§ **What needs to be done**
Give back each entry verbatim.

§ **Extracted material**

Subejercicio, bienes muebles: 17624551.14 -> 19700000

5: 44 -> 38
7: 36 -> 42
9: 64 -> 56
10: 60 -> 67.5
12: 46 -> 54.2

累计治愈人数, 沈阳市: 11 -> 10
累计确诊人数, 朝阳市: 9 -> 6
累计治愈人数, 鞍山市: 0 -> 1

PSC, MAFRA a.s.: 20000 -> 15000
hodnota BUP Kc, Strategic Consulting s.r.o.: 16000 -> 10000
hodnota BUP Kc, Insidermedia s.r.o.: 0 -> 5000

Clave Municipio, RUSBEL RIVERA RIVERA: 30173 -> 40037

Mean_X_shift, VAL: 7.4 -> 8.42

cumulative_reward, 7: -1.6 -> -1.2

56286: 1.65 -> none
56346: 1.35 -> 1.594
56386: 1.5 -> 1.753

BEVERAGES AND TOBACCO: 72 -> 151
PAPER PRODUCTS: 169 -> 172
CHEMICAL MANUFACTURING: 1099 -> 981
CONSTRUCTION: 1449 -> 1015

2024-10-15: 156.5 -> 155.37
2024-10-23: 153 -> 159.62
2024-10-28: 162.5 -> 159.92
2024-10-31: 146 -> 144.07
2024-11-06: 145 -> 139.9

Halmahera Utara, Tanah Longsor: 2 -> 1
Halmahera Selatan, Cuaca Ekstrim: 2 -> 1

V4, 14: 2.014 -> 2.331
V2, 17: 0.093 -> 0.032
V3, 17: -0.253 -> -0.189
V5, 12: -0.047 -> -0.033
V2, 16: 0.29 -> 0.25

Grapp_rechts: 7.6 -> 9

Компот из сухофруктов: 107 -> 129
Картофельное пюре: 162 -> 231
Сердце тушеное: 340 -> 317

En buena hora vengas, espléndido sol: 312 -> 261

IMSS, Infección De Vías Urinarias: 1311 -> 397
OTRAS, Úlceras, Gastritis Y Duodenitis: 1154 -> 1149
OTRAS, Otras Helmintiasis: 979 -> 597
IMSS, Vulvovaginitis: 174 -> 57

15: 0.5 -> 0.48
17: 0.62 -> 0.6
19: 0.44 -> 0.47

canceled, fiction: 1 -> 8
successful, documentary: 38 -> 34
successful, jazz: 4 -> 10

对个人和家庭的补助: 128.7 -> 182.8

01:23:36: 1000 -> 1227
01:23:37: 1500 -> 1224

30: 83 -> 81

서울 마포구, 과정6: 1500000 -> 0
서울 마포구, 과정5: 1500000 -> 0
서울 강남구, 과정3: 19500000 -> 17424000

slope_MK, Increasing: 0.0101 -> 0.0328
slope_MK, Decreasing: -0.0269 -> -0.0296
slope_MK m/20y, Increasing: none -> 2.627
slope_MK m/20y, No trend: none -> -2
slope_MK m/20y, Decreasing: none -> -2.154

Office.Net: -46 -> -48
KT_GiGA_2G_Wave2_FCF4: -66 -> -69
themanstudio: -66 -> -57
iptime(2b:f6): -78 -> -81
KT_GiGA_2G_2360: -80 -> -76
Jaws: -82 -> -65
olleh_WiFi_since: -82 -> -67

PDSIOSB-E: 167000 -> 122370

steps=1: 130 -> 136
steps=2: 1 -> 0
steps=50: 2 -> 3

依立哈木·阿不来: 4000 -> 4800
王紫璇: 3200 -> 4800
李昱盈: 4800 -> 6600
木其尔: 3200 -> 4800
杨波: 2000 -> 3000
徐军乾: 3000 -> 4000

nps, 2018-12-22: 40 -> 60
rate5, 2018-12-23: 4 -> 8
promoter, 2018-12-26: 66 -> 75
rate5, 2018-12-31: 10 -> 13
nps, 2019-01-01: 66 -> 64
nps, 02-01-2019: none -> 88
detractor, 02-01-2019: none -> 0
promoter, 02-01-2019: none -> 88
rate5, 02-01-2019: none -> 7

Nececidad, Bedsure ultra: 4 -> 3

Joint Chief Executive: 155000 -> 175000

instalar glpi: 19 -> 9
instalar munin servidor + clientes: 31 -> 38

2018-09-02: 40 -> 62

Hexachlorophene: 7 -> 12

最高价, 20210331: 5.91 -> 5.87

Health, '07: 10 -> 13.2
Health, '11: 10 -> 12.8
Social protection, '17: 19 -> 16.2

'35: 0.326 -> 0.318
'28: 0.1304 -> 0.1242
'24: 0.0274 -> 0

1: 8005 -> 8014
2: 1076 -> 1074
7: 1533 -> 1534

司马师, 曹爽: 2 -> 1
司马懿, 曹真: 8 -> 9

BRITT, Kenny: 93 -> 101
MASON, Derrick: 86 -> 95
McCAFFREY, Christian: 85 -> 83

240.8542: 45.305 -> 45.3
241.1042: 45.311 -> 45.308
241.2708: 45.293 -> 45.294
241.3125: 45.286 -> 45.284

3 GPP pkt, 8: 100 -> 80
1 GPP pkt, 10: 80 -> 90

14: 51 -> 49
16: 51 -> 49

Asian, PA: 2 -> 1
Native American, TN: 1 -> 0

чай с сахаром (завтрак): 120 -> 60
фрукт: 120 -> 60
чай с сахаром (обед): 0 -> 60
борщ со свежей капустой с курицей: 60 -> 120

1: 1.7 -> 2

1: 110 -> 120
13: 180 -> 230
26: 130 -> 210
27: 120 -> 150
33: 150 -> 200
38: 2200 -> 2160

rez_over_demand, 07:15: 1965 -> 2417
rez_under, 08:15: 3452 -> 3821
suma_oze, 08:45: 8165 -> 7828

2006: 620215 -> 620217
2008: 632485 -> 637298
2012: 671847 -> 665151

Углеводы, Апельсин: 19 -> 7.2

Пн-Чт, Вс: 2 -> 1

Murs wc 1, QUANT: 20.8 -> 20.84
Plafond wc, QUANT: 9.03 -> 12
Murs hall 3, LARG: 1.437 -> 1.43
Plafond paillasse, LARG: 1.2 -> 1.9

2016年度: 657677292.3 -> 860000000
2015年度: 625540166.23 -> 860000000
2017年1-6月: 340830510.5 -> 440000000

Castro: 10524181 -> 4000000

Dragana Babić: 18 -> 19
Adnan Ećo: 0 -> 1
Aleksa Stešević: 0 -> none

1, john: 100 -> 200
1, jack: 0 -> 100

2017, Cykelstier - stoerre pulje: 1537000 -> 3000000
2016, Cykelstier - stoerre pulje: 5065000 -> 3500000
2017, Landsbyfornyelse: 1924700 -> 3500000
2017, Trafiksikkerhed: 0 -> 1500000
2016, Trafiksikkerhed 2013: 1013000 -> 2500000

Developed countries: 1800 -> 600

§ **Solved problem**
Subejercicio, bienes muebles: 17624551.14 -> 19700000

5: 44 -> 38
7: 36 -> 42
9: 64 -> 56
10: 60 -> 67.5
12: 46 -> 54.2

累计治愈人数, 沈阳市: 11 -> 10
累计确诊人数, 朝阳市: 9 -> 6
累计治愈人数, 鞍山市: 0 -> 1

PSC, MAFRA a.s.: 20000 -> 15000
hodnota BUP Kc, Strategic Consulting s.r.o.: 16000 -> 10000
hodnota BUP Kc, Insidermedia s.r.o.: 0 -> 5000

Clave Municipio, RUSBEL RIVERA RIVERA: 30173 -> 40037

Mean_X_shift, VAL: 7.4 -> 8.42

cumulative_reward, 7: -1.6 -> -1.2

56286: 1.65 -> none
56346: 1.35 -> 1.594
56386: 1.5 -> 1.753

BEVERAGES AND TOBACCO: 72 -> 151
PAPER PRODUCTS: 169 -> 172
CHEMICAL MANUFACTURING: 1099 -> 981
CONSTRUCTION: 1449 -> 1015

2024-10-15: 156.5 -> 155.37
2024-10-23: 153 -> 159.62
2024-10-28: 162.5 -> 159.92
2024-10-31: 146 -> 144.07
2024-11-06: 145 -> 139.9

Halmahera Utara, Tanah Longsor: 2 -> 1
Halmahera Selatan, Cuaca Ekstrim: 2 -> 1

V4, 14: 2.014 -> 2.331
V2, 17: 0.093 -> 0.032
V3, 17: -0.253 -> -0.189
V5, 12: -0.047 -> -0.033
V2, 16: 0.29 -> 0.25

Grapp_rechts: 7.6 -> 9

Компот из сухофруктов: 107 -> 129
Картофельное пюре: 162 -> 231
Сердце тушеное: 340 -> 317

En buena hora vengas, espléndido sol: 312 -> 261

IMSS, Infección De Vías Urinarias: 1311 -> 397
OTRAS, Úlceras, Gastritis Y Duodenitis: 1154 -> 1149
OTRAS, Otras Helmintiasis: 979 -> 597
IMSS, Vulvovaginitis: 174 -> 57

15: 0.5 -> 0.48
17: 0.62 -> 0.6
19: 0.44 -> 0.47

canceled, fiction: 1 -> 8
successful, documentary: 38 -> 34
successful, jazz: 4 -> 10

对个人和家庭的补助: 128.7 -> 182.8

01:23:36: 1000 -> 1227
01:23:37: 1500 -> 1224

30: 83 -> 81

서울 마포구, 과정6: 1500000 -> 0
서울 마포구, 과정5: 1500000 -> 0
서울 강남구, 과정3: 19500000 -> 17424000

slope_MK, Increasing: 0.0101 -> 0.0328
slope_MK, Decreasing: -0.0269 -> -0.0296
slope_MK m/20y, Increasing: none -> 2.627
slope_MK m/20y, No trend: none -> -2
slope_MK m/20y, Decreasing: none -> -2.154

Office.Net: -46 -> -48
KT_GiGA_2G_Wave2_FCF4: -66 -> -69
themanstudio: -66 -> -57
iptime(2b:f6): -78 -> -81
KT_GiGA_2G_2360: -80 -> -76
Jaws: -82 -> -65
olleh_WiFi_since: -82 -> -67

PDSIOSB-E: 167000 -> 122370

steps=1: 130 -> 136
steps=2: 1 -> 0
steps=50: 2 -> 3

依立哈木·阿不来: 4000 -> 4800
王紫璇: 3200 -> 4800
李昱盈: 4800 -> 6600
木其尔: 3200 -> 4800
杨波: 2000 -> 3000
徐军乾: 3000 -> 4000

nps, 2018-12-22: 40 -> 60
rate5, 2018-12-23: 4 -> 8
promoter, 2018-12-26: 66 -> 75
rate5, 2018-12-31: 10 -> 13
nps, 2019-01-01: 66 -> 64
nps, 02-01-2019: none -> 88
detractor, 02-01-2019: none -> 0
promoter, 02-01-2019: none -> 88
rate5, 02-01-2019: none -> 7

Nececidad, Bedsure ultra: 4 -> 3

Joint Chief Executive: 155000 -> 175000

instalar glpi: 19 -> 9
instalar munin servidor + clientes: 31 -> 38

2018-09-02: 40 -> 62

Hexachlorophene: 7 -> 12

最高价, 20210331: 5.91 -> 5.87

Health, '07: 10 -> 13.2
Health, '11: 10 -> 12.8
Social protection, '17: 19 -> 16.2

'35: 0.326 -> 0.318
'28: 0.1304 -> 0.1242
'24: 0.0274 -> 0

1: 8005 -> 8014
2: 1076 -> 1074
7: 1533 -> 1534

司马师, 曹爽: 2 -> 1
司马懿, 曹真: 8 -> 9

BRITT, Kenny: 93 -> 101
MASON, Derrick: 86 -> 95
McCAFFREY, Christian: 85 -> 83

240.8542: 45.305 -> 45.3
241.1042: 45.311 -> 45.308
241.2708: 45.293 -> 45.294
241.3125: 45.286 -> 45.284

3 GPP pkt, 8: 100 -> 80
1 GPP pkt, 10: 80 -> 90

14: 51 -> 49
16: 51 -> 49

Asian, PA: 2 -> 1
Native American, TN: 1 -> 0

чай с сахаром (завтрак): 120 -> 60
фрукт: 120 -> 60
чай с сахаром (обед): 0 -> 60
борщ со свежей капустой с курицей: 60 -> 120

1: 1.7 -> 2

1: 110 -> 120
13: 180 -> 230
26: 130 -> 210
27: 120 -> 150
33: 150 -> 200
38: 2200 -> 2160

rez_over_demand, 07:15: 1965 -> 2417
rez_under, 08:15: 3452 -> 3821
suma_oze, 08:45: 8165 -> 7828

2006: 620215 -> 620217
2008: 632485 -> 637298
2012: 671847 -> 665151

Углеводы, Апельсин: 19 -> 7.2

Пн-Чт, Вс: 2 -> 1

Murs wc 1, QUANT: 20.8 -> 20.84
Plafond wc, QUANT: 9.03 -> 12
Murs hall 3, LARG: 1.437 -> 1.43
Plafond paillasse, LARG: 1.2 -> 1.9

2016年度: 657677292.3 -> 860000000
2015年度: 625540166.23 -> 860000000
2017年1-6月: 340830510.5 -> 440000000

Castro: 10524181 -> 4000000

Dragana Babić: 18 -> 19
Adnan Ećo: 0 -> 1
Aleksa Stešević: 0 -> none

1, john: 100 -> 200
1, jack: 0 -> 100

2017, Cykelstier - stoerre pulje: 1537000 -> 3000000
2016, Cykelstier - stoerre pulje: 5065000 -> 3500000
2017, Landsbyfornyelse: 1924700 -> 3500000
2017, Trafiksikkerhed: 0 -> 1500000
2016, Trafiksikkerhed 2013: 1013000 -> 2500000

Developed countries: 1800 -> 600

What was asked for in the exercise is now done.